Racconti dal passato

La miniera ti rimane addosso

Vuoi sapere cos’è la miniera? La miniera è sempre stata la nostra storia, e adesso non lo è più. Le miniere piombo-zincifere, quelle in cui io ho lavorato, sono le più pericolose per la silicosi. Questa malattia che ti mangia i polmoni, che ti esplode dentro quando già l’hai lasciata, hai cambiato mestiere. Gli ex minatori sono quasi tutti malati di silicosi, muoiono per mancanza d’aria. Per polmoni forati. Le polveri di miniera oggi continuano ad ammazzare.
La polvere.

C’era sempre polvere in miniera, non si respirava. Dopo l’esplosione delle mine era terribile, si entrava e c’era solo polvere. La ventilazione è arrivata tardi. Alcuni minatori svenivano perché mancava aria e li trovavamo così, dopo che la polvere si era abbassata. Morti. Morti a fine turno. La fine del lavoro era il momento più pericoloso. Partivano centinaia di esplosioni una dietro l’altra. Le gallerie si riempivano del fragore degli esplosivi. Le mine venivano innescate in fila e si alzava un gran polverone sopra la stanchezza, il desiderio di rivedere l’aperto, la luce.
Gallerie, pozzi e fornelli.

In miniera si lavora in orizzontale per corridoi che sono le gallerie che seguono la vena del minerale. Poi ci sono i pozzi e i fornelli, i collegamenti in verticale tra i livelli della galleria. Servono per scendere e salire, per far girare l’aria, per portare fuori il minerale. In miniera si lavora per vuoti, abbiamo lavorato fino a 60 metri sotto il livello del mare. Togliendo tutto alla terra. Dalla miniera di minerale si usciva bagnati. Con la camicia fradicia d’acqua e di sudore. E quando uscivi non bastava l’acqua per lavarti. La miniera ti rimane addosso, il suo odore di chiuso ti rimane sulla pelle, il sapore del minerale ti impregna gli abiti, il corpo.

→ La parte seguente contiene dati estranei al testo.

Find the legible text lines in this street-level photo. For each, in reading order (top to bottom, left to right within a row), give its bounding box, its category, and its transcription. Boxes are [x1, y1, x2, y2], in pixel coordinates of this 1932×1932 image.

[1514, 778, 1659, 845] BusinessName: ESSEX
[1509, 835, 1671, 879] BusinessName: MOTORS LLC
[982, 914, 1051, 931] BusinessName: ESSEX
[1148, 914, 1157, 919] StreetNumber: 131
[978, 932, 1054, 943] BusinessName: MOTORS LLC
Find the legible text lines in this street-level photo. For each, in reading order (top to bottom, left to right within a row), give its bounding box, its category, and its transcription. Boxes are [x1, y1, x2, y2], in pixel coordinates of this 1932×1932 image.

Più la galleria si stringe, più scendi nelle viscere della terra, più fa caldo, manca l’aria… Il giorno più bello in miniera? Quando il premio di produzione è stato legato al prezzo del minerale. È stata una conquista grande. Negli anni Settanta eravamo un movimento, lottavamo insieme. Eravamo operai, ed eravamo fieri di esserlo. Poi ci hanno inghiottito, assimilato. Ci hanno mandato in pensione a 45 anni. A 45 anni ci siamo trovati disoccupati, senza lavoro. Una buona pensione e nessun futuro. Sono stato via per un po’ e quando sono tornato la cosa che più mi ha colpito è stato accorgermi che le miniere erano una storia passata. Ci siamo costruiti case da ricchi, abbiamo smesso di fare figli, siamo finiti al bar.

Gerardo

Ex minatore. Carbonia, luglio 2006
Andavamo a piedi alla miniera

Sono nato a Montecani nel 1930. A 17 anni sono entrato a lavoro a Acquaresi e lavoravo nell’esterno in officina. Però, siccome in officina si guadagnava poco, allora ho detto al caposervizio che volevo andare in galleria e mi hanno trasferito in miniera perché si guadagnava qualche cosa di più. Andavo a piedi alla miniera di Scalittas passando in questo sentiero anche di notte quando si montava al terzo turno, d’estate e d’inverno. La lampada a carburo ci illuminava il sentiero e siccome quando c’era vento ti spegneva la candela, si metteva un parafiamma o un pezzo di lamiera alla candela, ma si andava piano sempre “po fai luxi a su mori” (per fare luce al sentiero).